» **DATASET RECORDS**
---------------
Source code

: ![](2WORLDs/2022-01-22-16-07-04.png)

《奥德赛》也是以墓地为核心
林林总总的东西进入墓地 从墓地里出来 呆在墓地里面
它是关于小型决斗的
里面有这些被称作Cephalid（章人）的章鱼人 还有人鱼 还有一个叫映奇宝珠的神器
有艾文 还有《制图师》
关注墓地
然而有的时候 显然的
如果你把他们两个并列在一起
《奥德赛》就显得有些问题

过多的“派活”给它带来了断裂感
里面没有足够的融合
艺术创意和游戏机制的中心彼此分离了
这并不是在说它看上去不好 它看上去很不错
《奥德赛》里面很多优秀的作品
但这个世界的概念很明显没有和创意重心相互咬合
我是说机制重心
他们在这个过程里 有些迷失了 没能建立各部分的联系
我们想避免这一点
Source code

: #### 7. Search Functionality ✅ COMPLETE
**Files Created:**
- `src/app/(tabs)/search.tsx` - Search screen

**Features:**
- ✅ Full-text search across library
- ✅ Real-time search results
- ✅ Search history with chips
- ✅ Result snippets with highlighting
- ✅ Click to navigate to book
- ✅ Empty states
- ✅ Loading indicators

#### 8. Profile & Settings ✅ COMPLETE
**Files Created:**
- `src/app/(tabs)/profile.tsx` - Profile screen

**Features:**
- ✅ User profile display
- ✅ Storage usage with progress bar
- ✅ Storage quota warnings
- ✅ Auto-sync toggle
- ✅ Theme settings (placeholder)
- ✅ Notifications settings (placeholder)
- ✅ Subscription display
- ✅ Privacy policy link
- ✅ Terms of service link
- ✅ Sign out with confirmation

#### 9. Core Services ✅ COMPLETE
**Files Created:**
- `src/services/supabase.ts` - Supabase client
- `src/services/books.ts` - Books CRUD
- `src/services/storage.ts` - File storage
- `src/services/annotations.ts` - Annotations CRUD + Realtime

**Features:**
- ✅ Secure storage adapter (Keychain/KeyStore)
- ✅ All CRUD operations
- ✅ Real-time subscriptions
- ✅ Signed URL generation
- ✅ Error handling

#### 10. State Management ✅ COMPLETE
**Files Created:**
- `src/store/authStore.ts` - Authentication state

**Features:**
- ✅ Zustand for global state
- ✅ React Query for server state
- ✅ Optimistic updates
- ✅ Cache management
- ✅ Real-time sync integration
---------------
» **EXERCISE PROMPT**
Rewrite the rows starting with the line containing "#### 9. Core Services ✅ COMPLETE" and continuing through the end of the rows, changing "Files Created" to "Files Added" and leaving everything else as it is.

» **RESULT OF THIS EXERCISE**
#### 9. Core Services ✅ COMPLETE
**Files Added:**
- `src/services/supabase.ts` - Supabase client
- `src/services/books.ts` - Books CRUD
- `src/services/storage.ts` - File storage
- `src/services/annotations.ts` - Annotations CRUD + Realtime

**Features:**
- ✅ Secure storage adapter (Keychain/KeyStore)
- ✅ All CRUD operations
- ✅ Real-time subscriptions
- ✅ Signed URL generation
- ✅ Error handling

#### 10. State Management ✅ COMPLETE
**Files Added:**
- `src/store/authStore.ts` - Authentication state

**Features:**
- ✅ Zustand for global state
- ✅ React Query for server state
- ✅ Optimistic updates
- ✅ Cache management
- ✅ Real-time sync integration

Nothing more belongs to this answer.